かく為すべしでは、ものごとは解決しない。インフレにすれば景気は良くなる。だからインフレターゲットでいけ。確かにそうだが、これまでゼロ金利にしてもインフレにならない理由があった。それを解明し、ひとつずつ解決していく他はない。それをしないで無理に強行すれば、失敗する。
同じく、「同一労働、同一賃金にすべし」では、正規・非正規労働の問題は解決しない。非正規が必要とされる理由を解明し、一つずつ解決していく他はない。次の手順で解決していく。
@全労働者雇用保険に入れる。ただし週20時間未満は保険料全額会社負担とする。20時間を超したら原則折半とする。
A医療・介護を税方式に代える。所得税の累進度を上げて費用を賄う。経営者、低所得労働者ともに負担が減る。
B厚生年金の脱退を認める。経営の苦しい会社は国民年金に移る。厚生年金加入の会社は全労働者に加入させる。

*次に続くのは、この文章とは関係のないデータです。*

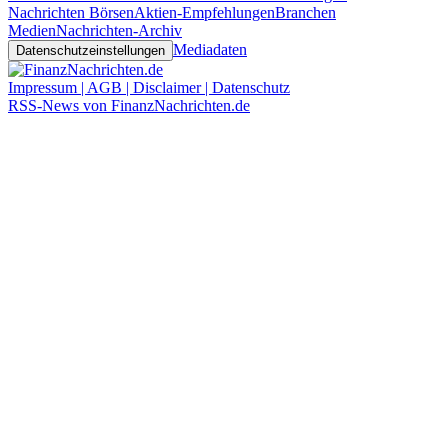
Nachrichten Börsen
Aktien-Empfehlungen
Branchen
Medien
Nachrichten-Archiv
Mediadaten
Datenschutzeinstellungen
Impressum | AGB | Disclaimer | Datenschutz
RSS-News von FinanzNachrichten.de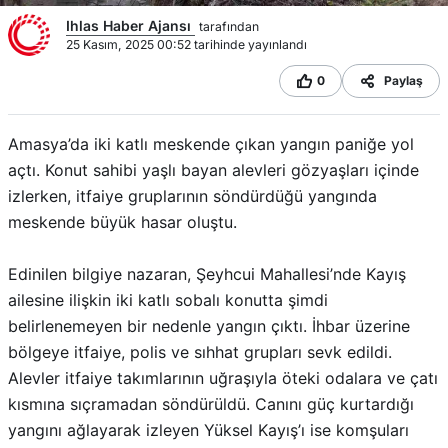
Ihlas Haber Ajansı
tarafından
25 Kasım, 2025 00:52 tarihinde yayınlandı
0
Paylaş
Amasya’da iki katlı meskende çıkan yangın paniğe yol
açtı. Konut sahibi yaşlı bayan alevleri gözyaşları içinde
izlerken, itfaiye gruplarının söndürdüğü yangında
meskende büyük hasar oluştu.
Edinilen bilgiye nazaran, Şeyhcui Mahallesi’nde Kayış
ailesine ilişkin iki katlı sobalı konutta şimdi
belirlenemeyen bir nedenle yangın çıktı. İhbar üzerine
bölgeye itfaiye, polis ve sıhhat grupları sevk edildi.
Alevler itfaiye takımlarının uğraşıyla öteki odalara ve çatı
kısmına sıçramadan söndürüldü. Canını güç kurtardığı
yangını ağlayarak izleyen Yüksel Kayış’ı ise komşuları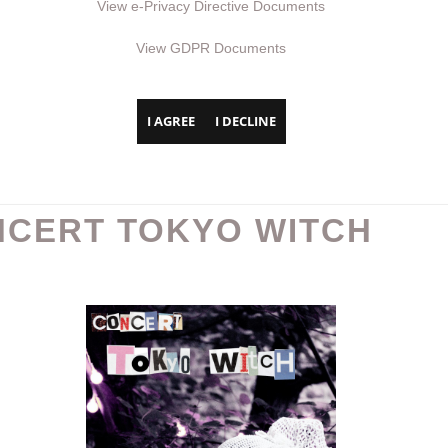
View e-Privacy Directive Documents
View GDPR Documents
I AGREE
I DECLINE
CERT TOKYO WITCH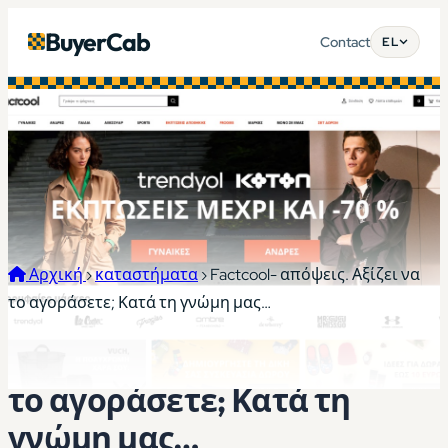
BuyerCab
Contact
EL
Αρχική
›
καταστήματα
›
Factcool- απόψεις. Αξίζει να
το αγοράσετε; Κατά τη γνώμη μας…
Factcool- απόψεις. Αξίζει να
το αγοράσετε; Κατά τη
γνώμη μας…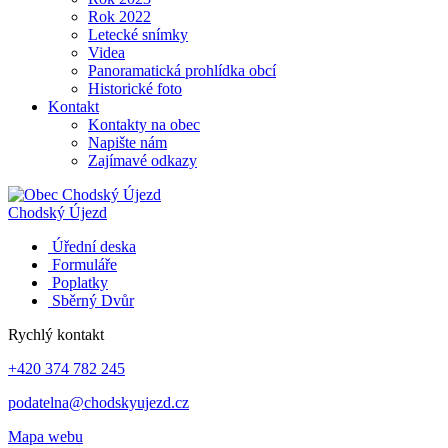
Rok 2022
Letecké snímky
Videa
Panoramatická prohlídka obcí
Historické foto
Kontakt
Kontakty na obec
Napište nám
Zajímavé odkazy
Chodský Újezd
Úřední deska
Formuláře
Poplatky
Sběrný Dvůr
Rychlý kontakt
+420 374 782 245
podatelna@chodskyujezd.cz
Mapa webu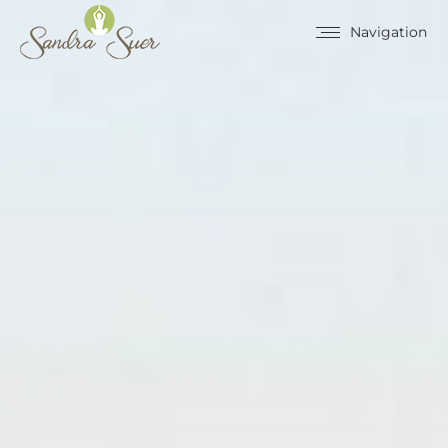
Navigation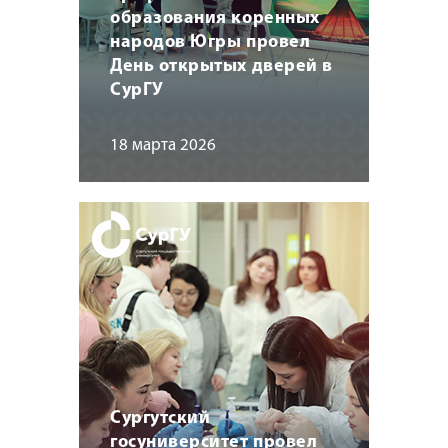
образования коренных
народов Югры провел
День открытых дверей в
СурГУ
18 марта 2026
Сургутский
госуниверситет провел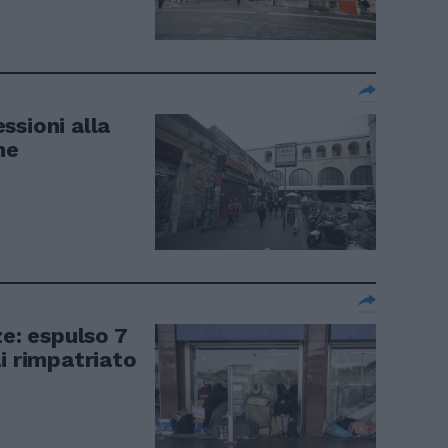
ssioni alla
ne
ze: espulso 7
i rimpatriato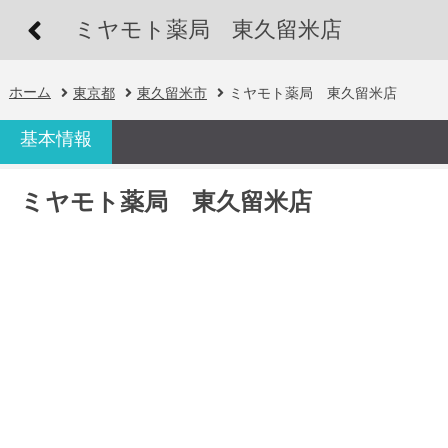
ミヤモト薬局 東久留米店
ホーム
東京都
東久留米市
ミヤモト薬局 東久留米店
基本情報
ミヤモト薬局 東久留米店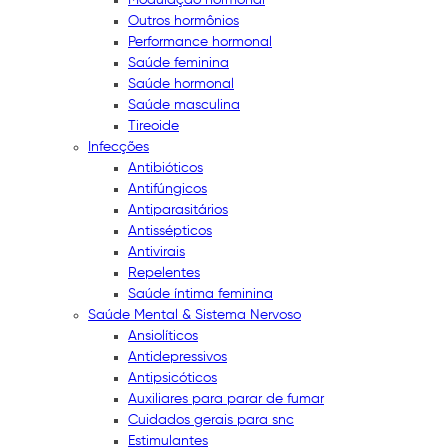
Outros hormônios
Performance hormonal
Saúde feminina
Saúde hormonal
Saúde masculina
Tireoide
Infecções
Antibióticos
Antifúngicos
Antiparasitários
Antissépticos
Antivirais
Repelentes
Saúde íntima feminina
Saúde Mental & Sistema Nervoso
Ansiolíticos
Antidepressivos
Antipsicóticos
Auxiliares para parar de fumar
Cuidados gerais para snc
Estimulantes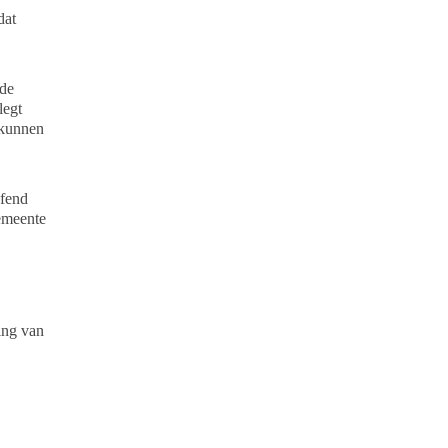
dat
de
legt
 kunnen
efend
gemeente
ing van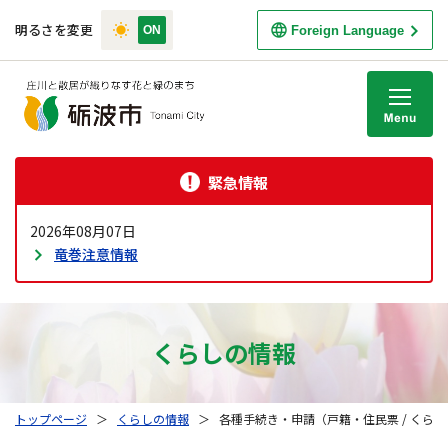
明るさを変更
Foreign Language
M
緊急情報
2026年08月07日
竜巻注意情報
くらしの情報
トップページ
＞
くらしの情報
＞
各種手続き・申請（戸籍・住民票 / くら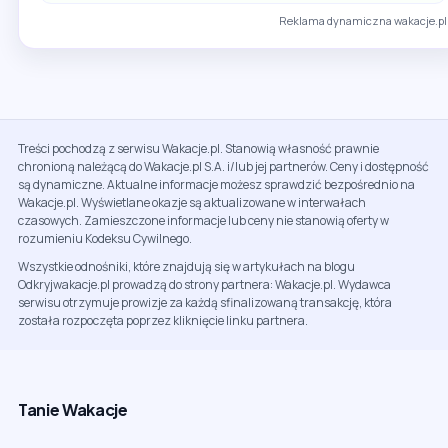
Reklama dynamiczna wakacje.pl
Treści pochodzą z serwisu Wakacje.pl. Stanowią własność prawnie
chronioną należącą do Wakacje.pl S.A. i/lub jej partnerów. Ceny i dostępność
są dynamiczne. Aktualne informacje możesz sprawdzić bezpośrednio na
Wakacje.pl. Wyświetlane okazje są aktualizowane w interwałach
czasowych. Zamieszczone informacje lub ceny nie stanowią oferty w
rozumieniu Kodeksu Cywilnego.
Wszystkie odnośniki, które znajdują się w artykułach na blogu
Odkryjwakacje.pl prowadzą do strony partnera: Wakacje.pl. Wydawca
serwisu otrzymuje prowizje za każdą sfinalizowaną transakcję, która
została rozpoczęta poprzez kliknięcie linku partnera.
Tanie Wakacje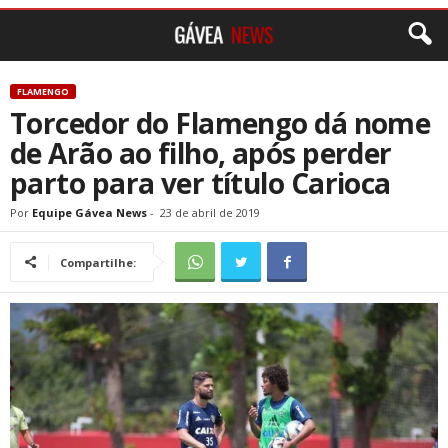
FLAMENGO
Torcedor do Flamengo dá nome
de Arão ao filho, após perder
parto para ver título Carioca
Por
Equipe Gávea News
-
23 de abril de 2019
Compartilhe:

以上のステップを踏んだのち 、つまり経営者の負担を軽減したのち、
C最低賃金を上げる。時給1000円から始め、いずれ1500円に持っていく。最低賃金には政府の介入が可能だ。だから上げることができる。
こうして、非正規雇用のメリットを一つずつ、つぶしていくことで同一労働・同一待遇が実現する。